# TASK GOAL:
Reproduce the passage of the article on why companies stay private starting at "This article explains" and ending at "about their portfolios.", changing "portfolios" to "holdings".
─── GIVEN PASSAGE ───
Private companies stay private for four main reasons: the cost of being public has risen sharply since the early 2000s, private capital is now abundant enough to fund growth that previously required an IPO, founders prefer the operational freedom of private ownership, and secondary markets now provide enough liquidity that early shareholders no longer need a listing to cash out. The result is a structural shift in where global value creation happens. The number of US-listed companies has fallen from around 7,500 in 1996 to roughly 3,900 today, while private market assets under management have grown to over US$13 trillion globally.
The forces driving companies to stay private are structural rather than cyclical, and they reinforce each other over time. For Australian investors specifically, the implications are sharper than most realise, because the shrinking pool of listed equities collides with a superannuation system that has grown too large for the market it was originally designed to invest in.
This article explains why the shift happened, why it persists, and what it means for how individual wholesale investors should think about their portfolios.
The data: how dramatic the decline has actually been
The US listing decline is the most documented but also the most misunderstood. The often-quoted figure is that US public companies have halved since the mid-1990s. The precise numbers depend on which source you consult.
Carnegie Mellon University research puts the peak at approximately 7,500 publicly listed US firms in 1996, declining by roughly 50% over the following two decades. SEC data analysed by The Corporate Counsel shows total reporting issuers fell from 9,656 in 2004 to 7,902 in 2024, with US-domiciled exchange-listed companies declining from 4,461 to 3,929 over the same period. The Columbia Blue Sky Blog analysis found a US listing gap of approximately 3,514 companies, meaning that based on financial and economic development metrics, the US should have substantially more listed companies than it actually does.
The decline is concentrated in the US rather than global. Over the same period that US listings fell, non-US listed companies grew from 26,401 in 1996 to 34,274 by 2017. The listing decline is structurally concentrated in the US, with the UK and Australia showing similar patterns at smaller scale.
The Australian context tracks the US pattern. The ASX is currently shrinking for the first time since 2005. Recent delistings include Sydney Airport, AusNet Services, Crown Resorts, OZ Minerals, and Tassal Group, removing approximately A$65 billion in market capitalisation. Origin Energy and others remain in the pipeline. New IPO activity has not kept pace with delistings, leaving the listed equity universe in Australia structurally smaller than it was five years ago.
Four reinforcing forces explain why the trend persists and why a reversal is unlikely.
The rising cost of being public
The financial cost of operating as a publicly listed company has risen materially since the early 2000s. Three regulatory shifts drove most of the change.
The Sarbanes-Oxley Act of 2002, introduced after the Enron and WorldCom scandals, imposed extensive internal controls and financial reporting requirements on US public companies. The June 2025 GAO report on Sarbanes-Oxley compliance costs found that while compliance costs scale higher in absolute dollars for large companies, they hit smaller public companies harder proportionally. Audit fees spike approximately 13% when firms lose their exemptions from certain compliance requirements. SEC research cited in the same report found that, on average, 12% of recurring incremental costs of being a public company go to regulatory compliance unrelated to Sarbanes-Oxley itself.
Industry benchmarks suggest annual Sarbanes-Oxley compliance costs alone now range from approximately US$500,000 to US$5 million for public companies, with first-year costs typically two to three times higher than ongoing annual costs due to documentation and process design requirements. These figures don't include the broader regulatory burden of public company reporting (quarterly filings, proxy statements, ongoing disclosure obligations) or the legal and advisory costs of remaining compliant.
─── EXTRACTED DATA ───
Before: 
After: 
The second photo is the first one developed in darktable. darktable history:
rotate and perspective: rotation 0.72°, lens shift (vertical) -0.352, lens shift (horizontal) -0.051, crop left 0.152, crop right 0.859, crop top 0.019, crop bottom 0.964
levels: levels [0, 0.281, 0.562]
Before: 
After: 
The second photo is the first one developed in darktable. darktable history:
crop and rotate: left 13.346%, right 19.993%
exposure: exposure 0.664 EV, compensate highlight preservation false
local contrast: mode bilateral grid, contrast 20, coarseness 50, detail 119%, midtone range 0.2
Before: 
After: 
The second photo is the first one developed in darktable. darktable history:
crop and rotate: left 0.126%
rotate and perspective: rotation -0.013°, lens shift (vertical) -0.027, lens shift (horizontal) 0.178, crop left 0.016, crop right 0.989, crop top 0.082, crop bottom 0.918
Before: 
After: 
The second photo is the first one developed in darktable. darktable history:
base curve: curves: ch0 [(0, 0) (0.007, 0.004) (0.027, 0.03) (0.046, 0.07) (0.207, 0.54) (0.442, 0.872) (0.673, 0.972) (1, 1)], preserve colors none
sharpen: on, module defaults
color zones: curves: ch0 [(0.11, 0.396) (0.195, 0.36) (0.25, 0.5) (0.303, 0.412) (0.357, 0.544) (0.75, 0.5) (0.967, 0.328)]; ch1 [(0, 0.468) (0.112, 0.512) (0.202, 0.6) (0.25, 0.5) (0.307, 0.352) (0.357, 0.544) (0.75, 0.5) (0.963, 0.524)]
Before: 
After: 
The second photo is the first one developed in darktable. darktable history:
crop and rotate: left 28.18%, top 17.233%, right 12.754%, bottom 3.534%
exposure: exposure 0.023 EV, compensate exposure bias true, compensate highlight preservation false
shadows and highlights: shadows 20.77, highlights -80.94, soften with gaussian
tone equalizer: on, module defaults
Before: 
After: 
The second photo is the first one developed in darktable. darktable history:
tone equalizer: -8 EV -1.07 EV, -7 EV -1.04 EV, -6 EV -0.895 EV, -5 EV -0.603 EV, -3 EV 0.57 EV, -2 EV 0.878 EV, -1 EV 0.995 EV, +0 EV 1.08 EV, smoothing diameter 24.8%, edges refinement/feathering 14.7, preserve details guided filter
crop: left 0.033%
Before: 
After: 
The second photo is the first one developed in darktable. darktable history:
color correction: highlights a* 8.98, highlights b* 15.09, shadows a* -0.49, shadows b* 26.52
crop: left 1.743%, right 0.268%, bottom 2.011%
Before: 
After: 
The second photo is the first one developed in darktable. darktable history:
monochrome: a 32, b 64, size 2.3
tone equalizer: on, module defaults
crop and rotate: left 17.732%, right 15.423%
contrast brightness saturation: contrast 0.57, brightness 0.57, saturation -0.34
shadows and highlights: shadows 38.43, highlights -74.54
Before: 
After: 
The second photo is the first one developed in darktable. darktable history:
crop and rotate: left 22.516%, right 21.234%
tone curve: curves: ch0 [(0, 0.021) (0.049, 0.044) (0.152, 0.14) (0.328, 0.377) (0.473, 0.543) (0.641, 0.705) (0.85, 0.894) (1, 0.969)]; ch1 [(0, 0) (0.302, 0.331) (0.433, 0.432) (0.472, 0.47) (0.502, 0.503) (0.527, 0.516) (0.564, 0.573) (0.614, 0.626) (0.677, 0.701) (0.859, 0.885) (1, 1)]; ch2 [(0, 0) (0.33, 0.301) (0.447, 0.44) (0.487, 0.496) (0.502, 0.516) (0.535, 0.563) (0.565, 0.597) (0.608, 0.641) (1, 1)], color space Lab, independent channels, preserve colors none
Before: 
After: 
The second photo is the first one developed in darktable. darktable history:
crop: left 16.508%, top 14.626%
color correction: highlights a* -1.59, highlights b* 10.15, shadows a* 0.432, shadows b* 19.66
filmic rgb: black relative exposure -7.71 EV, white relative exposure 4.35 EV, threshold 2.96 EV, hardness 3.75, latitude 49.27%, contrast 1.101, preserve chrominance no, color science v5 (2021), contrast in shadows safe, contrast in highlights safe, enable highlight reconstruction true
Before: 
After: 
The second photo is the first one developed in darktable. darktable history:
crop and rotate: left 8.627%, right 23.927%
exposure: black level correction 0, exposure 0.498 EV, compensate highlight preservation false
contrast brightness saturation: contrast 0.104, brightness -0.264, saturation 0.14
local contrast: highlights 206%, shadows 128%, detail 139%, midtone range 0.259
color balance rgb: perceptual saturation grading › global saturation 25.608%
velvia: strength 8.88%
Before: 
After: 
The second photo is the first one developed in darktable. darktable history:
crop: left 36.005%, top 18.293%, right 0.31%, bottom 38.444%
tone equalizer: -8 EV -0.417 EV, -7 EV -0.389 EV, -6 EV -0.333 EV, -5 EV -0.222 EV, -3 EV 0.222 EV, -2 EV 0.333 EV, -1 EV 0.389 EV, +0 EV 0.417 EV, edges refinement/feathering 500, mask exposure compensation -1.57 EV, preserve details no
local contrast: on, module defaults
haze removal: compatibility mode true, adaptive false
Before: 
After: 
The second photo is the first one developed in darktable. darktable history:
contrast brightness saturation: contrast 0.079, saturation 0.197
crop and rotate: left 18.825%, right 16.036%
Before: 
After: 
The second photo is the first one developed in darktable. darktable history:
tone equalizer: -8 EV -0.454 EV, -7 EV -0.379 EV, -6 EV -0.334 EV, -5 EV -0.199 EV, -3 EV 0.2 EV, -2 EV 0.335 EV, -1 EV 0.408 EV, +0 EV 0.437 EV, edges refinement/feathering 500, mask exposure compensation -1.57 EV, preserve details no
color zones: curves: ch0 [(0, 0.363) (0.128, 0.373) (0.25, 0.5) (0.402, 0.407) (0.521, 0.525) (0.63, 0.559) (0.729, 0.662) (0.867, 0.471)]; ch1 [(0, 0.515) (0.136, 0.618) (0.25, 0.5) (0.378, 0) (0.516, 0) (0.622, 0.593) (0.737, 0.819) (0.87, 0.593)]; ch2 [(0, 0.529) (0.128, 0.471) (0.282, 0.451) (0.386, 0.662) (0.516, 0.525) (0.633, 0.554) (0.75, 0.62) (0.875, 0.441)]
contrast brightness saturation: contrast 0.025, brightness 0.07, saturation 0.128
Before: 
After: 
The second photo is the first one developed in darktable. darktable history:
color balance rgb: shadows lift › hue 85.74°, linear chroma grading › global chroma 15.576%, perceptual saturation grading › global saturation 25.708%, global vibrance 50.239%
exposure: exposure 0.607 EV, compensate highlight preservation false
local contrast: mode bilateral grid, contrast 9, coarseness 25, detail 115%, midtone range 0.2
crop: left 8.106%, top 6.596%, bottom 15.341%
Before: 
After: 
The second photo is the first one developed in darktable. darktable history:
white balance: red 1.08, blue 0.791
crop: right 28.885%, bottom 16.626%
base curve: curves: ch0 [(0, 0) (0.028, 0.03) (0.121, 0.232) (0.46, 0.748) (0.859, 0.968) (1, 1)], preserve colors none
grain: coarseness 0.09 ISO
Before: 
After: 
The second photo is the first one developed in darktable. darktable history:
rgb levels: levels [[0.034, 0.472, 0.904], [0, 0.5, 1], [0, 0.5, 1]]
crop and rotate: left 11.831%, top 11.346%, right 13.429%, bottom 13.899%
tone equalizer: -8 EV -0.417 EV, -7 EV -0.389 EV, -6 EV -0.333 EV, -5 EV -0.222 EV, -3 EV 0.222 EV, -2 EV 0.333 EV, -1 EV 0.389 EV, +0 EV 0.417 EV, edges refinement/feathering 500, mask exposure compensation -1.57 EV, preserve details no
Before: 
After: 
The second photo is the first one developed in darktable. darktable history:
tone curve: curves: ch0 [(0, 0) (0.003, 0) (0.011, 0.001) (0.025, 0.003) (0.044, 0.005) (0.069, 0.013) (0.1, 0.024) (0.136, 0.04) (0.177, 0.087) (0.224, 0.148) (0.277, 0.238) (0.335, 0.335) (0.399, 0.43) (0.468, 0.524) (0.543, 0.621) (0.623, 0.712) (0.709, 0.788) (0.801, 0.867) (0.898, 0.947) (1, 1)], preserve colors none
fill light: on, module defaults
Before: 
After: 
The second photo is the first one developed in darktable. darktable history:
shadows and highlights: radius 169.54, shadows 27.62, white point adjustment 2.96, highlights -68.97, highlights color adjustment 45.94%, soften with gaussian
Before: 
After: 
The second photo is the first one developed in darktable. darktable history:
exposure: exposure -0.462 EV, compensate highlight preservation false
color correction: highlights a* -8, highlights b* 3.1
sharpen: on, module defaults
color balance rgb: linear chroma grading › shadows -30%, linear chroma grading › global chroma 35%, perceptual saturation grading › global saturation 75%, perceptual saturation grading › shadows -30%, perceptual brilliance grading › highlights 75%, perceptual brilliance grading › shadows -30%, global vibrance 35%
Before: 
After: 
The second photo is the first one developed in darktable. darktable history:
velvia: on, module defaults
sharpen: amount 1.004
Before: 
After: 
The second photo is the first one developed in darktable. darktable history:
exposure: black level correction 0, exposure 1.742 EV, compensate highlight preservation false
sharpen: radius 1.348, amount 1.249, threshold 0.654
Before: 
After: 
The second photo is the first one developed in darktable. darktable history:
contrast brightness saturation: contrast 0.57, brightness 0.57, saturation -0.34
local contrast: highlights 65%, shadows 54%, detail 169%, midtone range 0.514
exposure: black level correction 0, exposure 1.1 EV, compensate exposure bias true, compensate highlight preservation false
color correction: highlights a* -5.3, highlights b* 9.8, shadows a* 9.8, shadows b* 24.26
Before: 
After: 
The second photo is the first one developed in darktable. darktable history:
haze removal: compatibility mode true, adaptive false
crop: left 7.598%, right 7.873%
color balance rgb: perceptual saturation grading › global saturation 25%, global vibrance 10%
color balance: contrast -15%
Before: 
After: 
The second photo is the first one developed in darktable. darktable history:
───
# RESPONSE:
This article explains why the shift happened, why it persists, and what it means for how individual wholesale investors should think about their holdings.